▶ [YOUR OBJECTIVE]:
Could you restate the data word for word and drop the pictures?

[Stored data entries]
┄┄┄┄┄┄┄┄┄┄
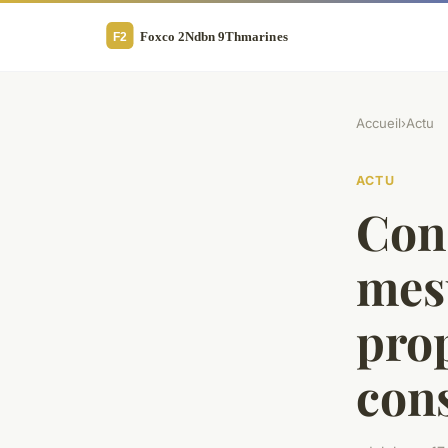
Accueil
›
Actu
ACTU
Con
mesu
pro
con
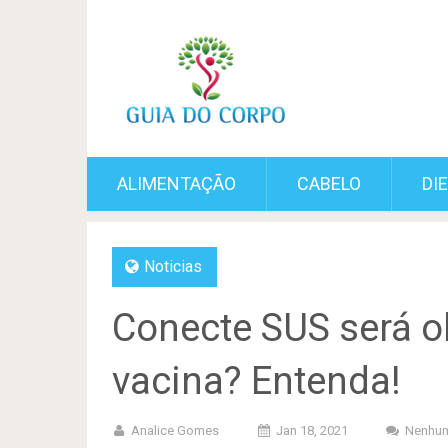
ALIMENTAÇÃO
CABELO
DI
Noticias
Conecte SUS será o
vacina? Entenda!
Analice Gomes
Jan 18, 2021
Nenhum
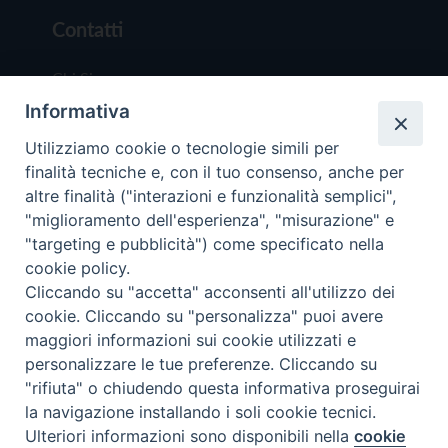
Contatti
Chi Siamo
Informativa
Redazione
Scrivici
Utilizziamo cookie o tecnologie simili per
finalità tecniche e, con il tuo consenso, anche per
altre finalità ("interazioni e funzionalità semplici",
"miglioramento dell'esperienza", "misurazione" e
"targeting e pubblicità") come specificato nella
cookie policy.
Copyright © 2019 - Tutti i diritti riservati - Vit
Cliccando su "accetta" acconsenti all'utilizzo dei
Trentina Editrice
cookie. Cliccando su "personalizza" puoi avere
maggiori informazioni sui cookie utilizzati e
Privacy Policy
personalizzare le tue preferenze. Cliccando su
Torna all'inizi
"rifiuta" o chiudendo questa informativa proseguirai
la navigazione installando i soli cookie tecnici.
Ulteriori informazioni sono disponibili nella
cookie
Preferenze Cookie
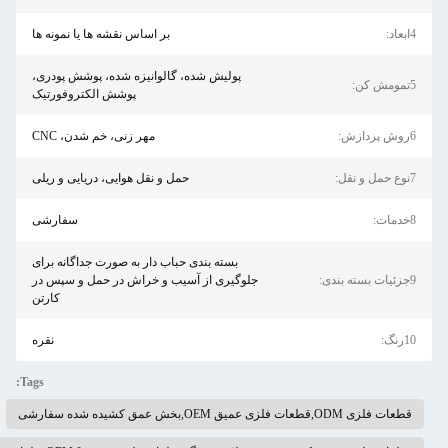
بر اساس نقشه ها یا نمونه ها
پولیش شده، گالوانیزه شده، پوشش پودری،
پوشش الکتروفورتیک
مهر زنی، خم شدن، CNC
حمل و نقل هوایی، دریایی و ریلی
سفارشی
بسته بندی حباب دار به صورت جداگانه برای
جلوگیری از آسیب و خراش در حمل و سپس در
کارتن
نقره
Tags:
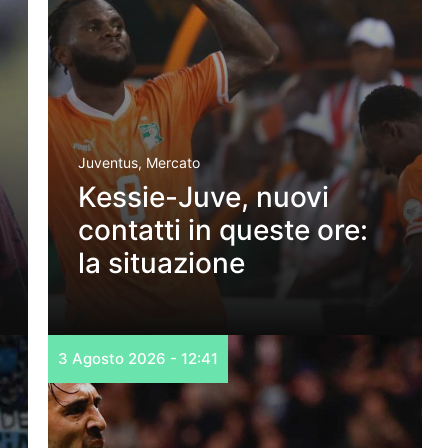
Juventus
,
Mercato
Kessie-Juve, nuovi
contatti in queste ore:
la situazione
3 Agosto 2026 - 12:41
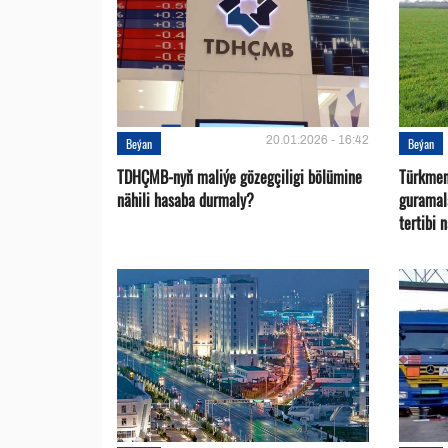
20.01.2026 - 16:42
Beýan
Beýan
TDHÇMB-nyň maliýe gözegçiligi bölümine
Türkmen
nähili hasaba durmaly?
guramal
tertibi 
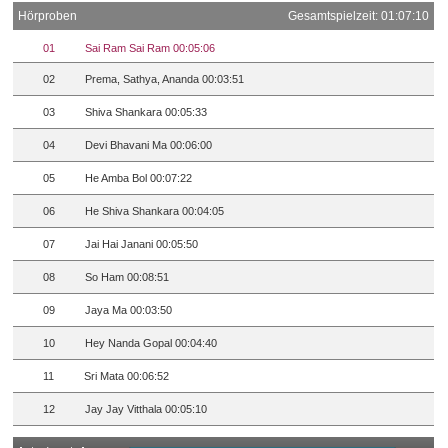
Hörproben
Gesamtspielzeit: 01:07:10
01
Sai Ram Sai Ram 00:05:06
02
Prema, Sathya, Ananda 00:03:51
03
Shiva Shankara 00:05:33
04
Devi Bhavani Ma 00:06:00
05
He Amba Bol 00:07:22
06
He Shiva Shankara 00:04:05
07
Jai Hai Janani 00:05:50
08
So Ham 00:08:51
09
Jaya Ma 00:03:50
10
Hey Nanda Gopal 00:04:40
11
Sri Mata 00:06:52
12
Jay Jay Vitthala 00:05:10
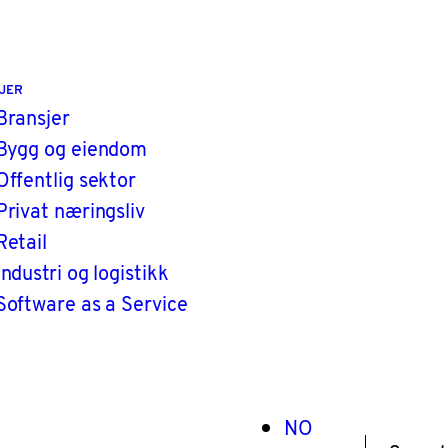
JER
Bransjer
Bygg og eiendom
Offentlig sektor
Privat næringsliv
Retail
Industri og logistikk
Software as a Service
NO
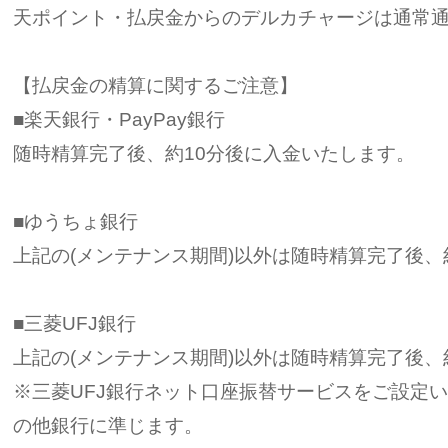
天ポイント・払戻金からのデルカチャージは通常
【払戻金の精算に関するご注意】
■楽天銀行・PayPay銀行
随時精算完了後、約10分後に入金いたします。
■ゆうちょ銀行
上記の(メンテナンス期間)以外は随時精算完了後、
■三菱UFJ銀行
上記の(メンテナンス期間)以外は随時精算完了後、
※三菱UFJ銀行ネット口座振替サービスをご設定
の他銀行に準じます。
┄┄┄┄┄┄┄┄┄┄
▶ [ANSWER TO THIS EXERCISE]:
Accueil
›
Actu
ACTU
Con
mesu
pro
con
ALIMENTAÇÃO
CABELO
DI
Noticias
Conecte SUS será o
vacina? Entenda!
Analice Gomes
Jan 18, 2021
Nenhum
Contatti
Chi Siamo
Informativa
Redazione
Scrivici
Utilizziamo cookie o tecnologie simili per
finalità tecniche e, con il tuo consenso, anche per
altre finalità ("interazioni e funzionalità semplici",
"miglioramento dell'esperienza", "misurazione" e
"targeting e pubblicità") come specificato nella
cookie policy.
Copyright © 2019 - Tutti i diritti riservati - Vit
Cliccando su "accetta" acconsenti all'utilizzo dei
Trentina Editrice
cookie. Cliccando su "personalizza" puoi avere
maggiori informazioni sui cookie utilizzati e
Privacy Policy
personalizzare le tue preferenze. Cliccando su
Torna all'inizi
"rifiuta" o chiudendo questa informativa proseguirai
la navigazione installando i soli cookie tecnici.
Ulteriori informazioni sono disponibili nella
cookie
Preferenze Cookie
بر اساس نقشه ها یا نمونه ها
پولیش شده، گالوانیزه شده، پوشش پودری،
پوشش الکتروفورتیک
مهر زنی، خم شدن، CNC
حمل و نقل هوایی، دریایی و ریلی
سفارشی
بسته بندی حباب دار به صورت جداگانه برای
جلوگیری از آسیب و خراش در حمل و سپس در
کارتن
نقره
Tags:
Juventus
,
Mercato
Kessie-Juve, nuovi
contatti in queste ore:
la situazione
3 Agosto 2026 - 12:41
20.01.2026 - 16:42
Beýan
Beýan
TDHÇMB-nyň maliýe gözegçiligi bölümine
Türkmen
nähili hasaba durmaly?
guramal
tertibi 
Hörproben
Gesamtspielzeit: 01:07:10
01
Sai Ram Sai Ram 00:05:06
02
Prema, Sathya, Ananda 00:03:51
03
Shiva Shankara 00:05:33
04
Devi Bhavani Ma 00:06:00
05
He Amba Bol 00:07:22
06
He Shiva Shankara 00:04:05
07
Jai Hai Janani 00:05:50
08
So Ham 00:08:51
09
Jaya Ma 00:03:50
10
Hey Nanda Gopal 00:04:40
11
Sri Mata 00:06:52
12
Jay Jay Vitthala 00:05:10
JER
Bransjer
Bygg og eiendom
Offentlig sektor
Privat næringsliv
Retail
Industri og logistikk
Software as a Service
NO
天ポイント・払戻金からのデルカチャージは通常
【払戻金の精算に関するご注意】
■楽天銀行・PayPay銀行
随時精算完了後、約10分後に入金いたします。
■ゆうちょ銀行
上記の(メンテナンス期間)以外は随時精算完了後、
■三菱UFJ銀行
上記の(メンテナンス期間)以外は随時精算完了後、
※三菱UFJ銀行ネット口座振替サービスをご設定
の他銀行に準じます。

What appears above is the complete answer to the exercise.